Selain dampak tersebut, kebijakan memperbolehkan pembelajaran tatap muka dalam kurun waktu tiga bulan percobaan dengan beberapa syarat juga memunculkan kendala baru. Dampak ini cukup besar dirasakan oleh para guru yang mengajar di tingkat Sekolah Dasar, seperti kelas satu. Setelah lama belajar dirumah dan banyak menghabiskan waktu untuk bermain terutama bermain HP, mereka cukup sulit untuk beradaptasi dengan kebiasaan disekolah. Berdasarkan pengakuan salah seorang guru kelas 1 Madrasah Ibtidaiyah ( sederajat dengan Sekolah Dasar), beliau mengaku anak-anak kelas satu sangat sulit fokus ketika diajak belajar, sulit mengenal huruf dalam artian membaca dan menulis, berani kepada guru, gemar mengganggu teman, selalu meminta pulang, dan tidak mau mengerjakan tugas.
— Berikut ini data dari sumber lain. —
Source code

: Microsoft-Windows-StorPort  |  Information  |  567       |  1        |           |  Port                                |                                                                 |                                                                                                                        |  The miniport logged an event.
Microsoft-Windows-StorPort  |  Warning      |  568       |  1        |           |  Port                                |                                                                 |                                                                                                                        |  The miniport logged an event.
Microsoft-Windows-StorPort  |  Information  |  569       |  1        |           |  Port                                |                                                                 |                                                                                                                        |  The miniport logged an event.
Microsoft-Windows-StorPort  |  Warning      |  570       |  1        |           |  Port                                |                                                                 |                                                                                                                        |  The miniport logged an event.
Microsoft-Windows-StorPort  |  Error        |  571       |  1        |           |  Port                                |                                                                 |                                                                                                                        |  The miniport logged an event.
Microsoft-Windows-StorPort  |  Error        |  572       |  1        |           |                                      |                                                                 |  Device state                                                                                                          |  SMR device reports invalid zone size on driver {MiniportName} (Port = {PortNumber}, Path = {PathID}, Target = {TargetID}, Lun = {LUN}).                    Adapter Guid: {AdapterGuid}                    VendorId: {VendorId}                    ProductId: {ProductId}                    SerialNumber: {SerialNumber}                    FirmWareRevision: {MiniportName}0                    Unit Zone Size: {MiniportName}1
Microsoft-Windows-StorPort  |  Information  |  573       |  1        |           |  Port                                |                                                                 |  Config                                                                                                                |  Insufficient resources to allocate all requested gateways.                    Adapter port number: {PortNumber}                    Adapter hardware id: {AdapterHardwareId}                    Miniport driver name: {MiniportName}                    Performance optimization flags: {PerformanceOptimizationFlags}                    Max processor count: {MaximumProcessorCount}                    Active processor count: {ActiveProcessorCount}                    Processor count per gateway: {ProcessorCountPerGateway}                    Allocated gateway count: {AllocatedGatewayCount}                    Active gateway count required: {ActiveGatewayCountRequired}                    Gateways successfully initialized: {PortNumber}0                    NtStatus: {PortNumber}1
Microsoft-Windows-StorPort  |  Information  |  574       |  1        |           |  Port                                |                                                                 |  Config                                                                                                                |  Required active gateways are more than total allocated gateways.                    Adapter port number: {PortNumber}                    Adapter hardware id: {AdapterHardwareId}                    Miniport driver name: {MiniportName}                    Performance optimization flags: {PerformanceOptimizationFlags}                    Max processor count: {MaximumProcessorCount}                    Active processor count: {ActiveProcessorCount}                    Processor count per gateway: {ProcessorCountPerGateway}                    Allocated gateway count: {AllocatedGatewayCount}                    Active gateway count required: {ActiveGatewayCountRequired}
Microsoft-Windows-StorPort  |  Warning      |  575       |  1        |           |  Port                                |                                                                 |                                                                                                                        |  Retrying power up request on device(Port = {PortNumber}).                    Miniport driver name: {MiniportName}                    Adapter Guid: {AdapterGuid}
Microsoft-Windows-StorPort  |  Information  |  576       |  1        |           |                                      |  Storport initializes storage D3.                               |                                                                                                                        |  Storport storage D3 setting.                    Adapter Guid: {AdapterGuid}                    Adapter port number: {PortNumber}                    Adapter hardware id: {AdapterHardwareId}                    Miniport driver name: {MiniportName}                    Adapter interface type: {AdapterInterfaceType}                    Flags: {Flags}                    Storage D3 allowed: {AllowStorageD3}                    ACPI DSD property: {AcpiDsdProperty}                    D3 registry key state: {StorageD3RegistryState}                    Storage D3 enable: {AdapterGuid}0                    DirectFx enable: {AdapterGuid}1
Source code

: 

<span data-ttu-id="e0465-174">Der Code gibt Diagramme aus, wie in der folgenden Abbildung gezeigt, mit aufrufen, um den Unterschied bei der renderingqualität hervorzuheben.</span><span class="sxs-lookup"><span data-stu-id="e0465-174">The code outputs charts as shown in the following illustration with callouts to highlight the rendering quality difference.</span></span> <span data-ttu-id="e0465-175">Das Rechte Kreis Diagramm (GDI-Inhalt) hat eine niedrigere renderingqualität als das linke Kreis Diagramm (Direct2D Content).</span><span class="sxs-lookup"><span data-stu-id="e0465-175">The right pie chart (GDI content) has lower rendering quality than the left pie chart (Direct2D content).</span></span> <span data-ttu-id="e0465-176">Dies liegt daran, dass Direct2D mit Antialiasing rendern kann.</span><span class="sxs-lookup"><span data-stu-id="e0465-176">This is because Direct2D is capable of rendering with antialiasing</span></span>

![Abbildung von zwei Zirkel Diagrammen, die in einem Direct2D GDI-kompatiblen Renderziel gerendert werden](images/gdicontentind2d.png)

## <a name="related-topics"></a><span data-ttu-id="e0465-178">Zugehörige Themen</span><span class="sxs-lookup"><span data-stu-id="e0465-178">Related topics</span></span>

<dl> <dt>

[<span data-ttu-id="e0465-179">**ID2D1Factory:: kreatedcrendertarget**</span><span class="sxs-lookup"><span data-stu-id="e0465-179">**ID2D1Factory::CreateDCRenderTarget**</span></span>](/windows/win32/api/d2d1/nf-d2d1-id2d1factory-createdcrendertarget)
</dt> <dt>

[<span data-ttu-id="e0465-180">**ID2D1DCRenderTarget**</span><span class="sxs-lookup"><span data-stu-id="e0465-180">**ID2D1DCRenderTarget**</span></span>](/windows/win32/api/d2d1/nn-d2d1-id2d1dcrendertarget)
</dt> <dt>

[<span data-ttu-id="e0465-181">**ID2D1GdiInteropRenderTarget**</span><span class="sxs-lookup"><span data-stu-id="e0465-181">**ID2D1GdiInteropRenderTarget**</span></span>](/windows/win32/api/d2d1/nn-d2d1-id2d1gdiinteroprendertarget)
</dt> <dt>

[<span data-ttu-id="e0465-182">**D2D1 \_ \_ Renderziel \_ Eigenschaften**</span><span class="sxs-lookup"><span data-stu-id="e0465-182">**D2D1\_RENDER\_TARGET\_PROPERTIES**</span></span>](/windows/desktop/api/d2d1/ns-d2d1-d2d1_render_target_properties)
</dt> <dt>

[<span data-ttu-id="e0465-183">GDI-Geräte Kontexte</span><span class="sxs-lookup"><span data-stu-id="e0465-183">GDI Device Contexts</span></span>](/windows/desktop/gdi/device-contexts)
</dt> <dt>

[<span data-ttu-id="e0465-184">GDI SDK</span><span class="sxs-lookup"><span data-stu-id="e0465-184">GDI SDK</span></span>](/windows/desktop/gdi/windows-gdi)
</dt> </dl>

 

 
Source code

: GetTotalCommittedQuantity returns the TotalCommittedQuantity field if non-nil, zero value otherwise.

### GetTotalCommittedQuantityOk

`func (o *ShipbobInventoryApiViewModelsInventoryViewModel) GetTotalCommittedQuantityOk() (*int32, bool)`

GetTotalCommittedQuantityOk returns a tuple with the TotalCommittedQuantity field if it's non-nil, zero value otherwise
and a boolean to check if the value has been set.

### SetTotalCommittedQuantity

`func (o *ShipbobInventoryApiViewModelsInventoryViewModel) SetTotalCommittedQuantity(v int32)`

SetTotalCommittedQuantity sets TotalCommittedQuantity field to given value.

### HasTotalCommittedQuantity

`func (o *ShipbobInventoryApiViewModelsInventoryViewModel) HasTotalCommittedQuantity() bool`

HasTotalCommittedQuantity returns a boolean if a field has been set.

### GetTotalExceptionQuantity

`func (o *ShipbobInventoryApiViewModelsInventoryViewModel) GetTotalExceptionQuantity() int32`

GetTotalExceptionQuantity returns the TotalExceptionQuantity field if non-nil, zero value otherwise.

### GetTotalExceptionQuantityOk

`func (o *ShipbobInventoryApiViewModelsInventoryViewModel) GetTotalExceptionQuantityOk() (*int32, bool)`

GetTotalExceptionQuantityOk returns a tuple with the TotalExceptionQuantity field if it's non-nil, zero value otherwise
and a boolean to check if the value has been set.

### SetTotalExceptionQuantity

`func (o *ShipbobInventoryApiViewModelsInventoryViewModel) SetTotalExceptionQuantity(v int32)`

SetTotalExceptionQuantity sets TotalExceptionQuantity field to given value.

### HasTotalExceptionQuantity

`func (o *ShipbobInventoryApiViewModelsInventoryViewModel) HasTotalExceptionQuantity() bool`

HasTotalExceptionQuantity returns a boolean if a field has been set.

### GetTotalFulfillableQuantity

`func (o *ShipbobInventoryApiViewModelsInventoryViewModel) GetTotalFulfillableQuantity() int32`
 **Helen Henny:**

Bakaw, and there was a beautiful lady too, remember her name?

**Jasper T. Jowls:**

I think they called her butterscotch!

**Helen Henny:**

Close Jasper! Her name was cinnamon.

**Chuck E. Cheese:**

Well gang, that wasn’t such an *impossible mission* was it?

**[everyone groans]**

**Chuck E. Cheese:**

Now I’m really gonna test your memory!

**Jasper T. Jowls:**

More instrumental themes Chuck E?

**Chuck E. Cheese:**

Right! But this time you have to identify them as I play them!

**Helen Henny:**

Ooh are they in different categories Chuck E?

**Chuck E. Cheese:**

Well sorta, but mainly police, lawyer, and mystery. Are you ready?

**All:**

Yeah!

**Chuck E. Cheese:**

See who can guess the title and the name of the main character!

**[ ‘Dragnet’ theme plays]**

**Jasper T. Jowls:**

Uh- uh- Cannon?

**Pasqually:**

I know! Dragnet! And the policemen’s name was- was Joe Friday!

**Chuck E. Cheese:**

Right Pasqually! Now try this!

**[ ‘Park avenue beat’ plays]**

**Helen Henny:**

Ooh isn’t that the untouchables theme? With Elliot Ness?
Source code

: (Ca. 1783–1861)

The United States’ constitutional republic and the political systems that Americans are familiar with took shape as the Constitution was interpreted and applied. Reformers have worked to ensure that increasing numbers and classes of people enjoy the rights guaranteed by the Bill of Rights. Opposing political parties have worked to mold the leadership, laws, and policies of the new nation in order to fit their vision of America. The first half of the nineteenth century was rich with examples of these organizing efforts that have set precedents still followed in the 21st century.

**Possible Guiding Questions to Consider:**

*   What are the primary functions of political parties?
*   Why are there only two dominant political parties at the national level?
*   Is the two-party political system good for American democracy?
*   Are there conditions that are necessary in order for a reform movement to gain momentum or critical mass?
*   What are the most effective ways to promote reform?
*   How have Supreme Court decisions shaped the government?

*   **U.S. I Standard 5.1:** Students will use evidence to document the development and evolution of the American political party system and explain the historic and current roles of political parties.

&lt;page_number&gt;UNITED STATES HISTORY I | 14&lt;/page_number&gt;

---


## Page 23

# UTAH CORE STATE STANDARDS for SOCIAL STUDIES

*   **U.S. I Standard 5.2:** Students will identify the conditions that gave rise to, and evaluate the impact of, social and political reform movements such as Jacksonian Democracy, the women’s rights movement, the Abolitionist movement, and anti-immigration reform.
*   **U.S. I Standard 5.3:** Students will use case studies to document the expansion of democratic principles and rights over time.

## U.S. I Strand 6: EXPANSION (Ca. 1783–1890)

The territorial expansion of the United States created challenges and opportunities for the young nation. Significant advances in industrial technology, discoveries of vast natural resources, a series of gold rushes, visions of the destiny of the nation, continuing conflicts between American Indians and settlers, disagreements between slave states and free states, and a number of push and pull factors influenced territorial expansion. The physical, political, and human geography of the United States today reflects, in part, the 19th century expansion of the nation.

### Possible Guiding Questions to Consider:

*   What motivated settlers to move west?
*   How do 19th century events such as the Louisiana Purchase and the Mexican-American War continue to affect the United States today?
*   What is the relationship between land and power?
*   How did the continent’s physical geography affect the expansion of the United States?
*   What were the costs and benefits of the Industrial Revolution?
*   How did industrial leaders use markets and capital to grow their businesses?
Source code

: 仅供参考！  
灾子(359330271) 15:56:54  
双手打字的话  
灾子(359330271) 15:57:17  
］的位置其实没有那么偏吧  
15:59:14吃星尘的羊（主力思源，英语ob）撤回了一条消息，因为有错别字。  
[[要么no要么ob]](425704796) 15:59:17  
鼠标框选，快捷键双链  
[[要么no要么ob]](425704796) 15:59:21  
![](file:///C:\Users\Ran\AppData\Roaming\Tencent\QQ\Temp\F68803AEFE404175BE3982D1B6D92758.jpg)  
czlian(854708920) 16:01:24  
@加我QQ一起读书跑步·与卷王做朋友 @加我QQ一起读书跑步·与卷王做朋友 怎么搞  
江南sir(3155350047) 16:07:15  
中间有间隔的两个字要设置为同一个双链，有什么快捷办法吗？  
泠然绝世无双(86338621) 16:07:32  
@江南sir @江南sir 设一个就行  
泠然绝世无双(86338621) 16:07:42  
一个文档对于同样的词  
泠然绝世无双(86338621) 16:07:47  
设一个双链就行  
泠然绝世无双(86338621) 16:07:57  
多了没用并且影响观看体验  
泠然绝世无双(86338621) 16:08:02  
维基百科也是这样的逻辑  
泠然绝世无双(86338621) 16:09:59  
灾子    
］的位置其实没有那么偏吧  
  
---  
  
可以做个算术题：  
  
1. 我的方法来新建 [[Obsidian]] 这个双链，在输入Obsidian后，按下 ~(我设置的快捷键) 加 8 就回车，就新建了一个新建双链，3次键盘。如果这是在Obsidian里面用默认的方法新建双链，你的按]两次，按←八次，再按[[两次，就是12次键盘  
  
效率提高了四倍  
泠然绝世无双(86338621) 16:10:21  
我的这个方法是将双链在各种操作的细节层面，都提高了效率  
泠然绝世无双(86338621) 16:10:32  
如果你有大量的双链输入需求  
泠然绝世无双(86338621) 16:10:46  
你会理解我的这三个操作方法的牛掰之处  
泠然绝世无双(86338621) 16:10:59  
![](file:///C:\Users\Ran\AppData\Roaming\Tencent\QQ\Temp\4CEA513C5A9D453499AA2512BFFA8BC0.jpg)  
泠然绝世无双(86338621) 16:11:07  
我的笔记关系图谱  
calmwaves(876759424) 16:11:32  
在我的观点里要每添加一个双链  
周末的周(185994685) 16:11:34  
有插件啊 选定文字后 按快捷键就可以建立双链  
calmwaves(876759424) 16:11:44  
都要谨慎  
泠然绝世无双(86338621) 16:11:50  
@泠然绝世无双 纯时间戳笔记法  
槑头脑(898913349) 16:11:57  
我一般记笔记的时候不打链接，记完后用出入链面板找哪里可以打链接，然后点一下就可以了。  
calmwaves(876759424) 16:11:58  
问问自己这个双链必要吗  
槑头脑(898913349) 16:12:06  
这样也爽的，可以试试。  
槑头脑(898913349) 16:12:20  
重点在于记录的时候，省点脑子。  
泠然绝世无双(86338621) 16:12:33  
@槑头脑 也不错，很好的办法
Sekalipun menurut beliau hal ini cukup wajar terutama untuk mereka yang masih diusia yang cukup kecil, dari keseharian yang bebas kemudian ditempatkan dalam keadaan yang mengharuskan untuk disiplin tentu saja cukup sulit, namun tetap saja menurutnya hal ini tingkatannya lebih tinggi dibanding sebelum terjadinya pandemi. Terutama usia mereka memang berada ditahap perkembangan dan eksplorasi. Kondisi setelah pandemi ini cukup menantang bagi para pendidik.

Menurut para orang tua, mereka mulai menyadari mengapa menjadi seorang guru menjadi pekerjaan yang mulia. Dilain sisi mendidik anak-anak menjadi pintar, mereka juga mendidik anak-anak agar memiliki karakter yang baik. Disaat para orang tua merasa belum mampu karena kondisi yang berubah atau karena kesibukan yang mengharuskan mereka berpisah dengan anak mereka dalam waktu lama. Orang tua akan selalu berusaha yang terbaik untuk anak mereka, begitu juga guru yang tetap memperjuangkan pendidikan dalam kondisi apapun.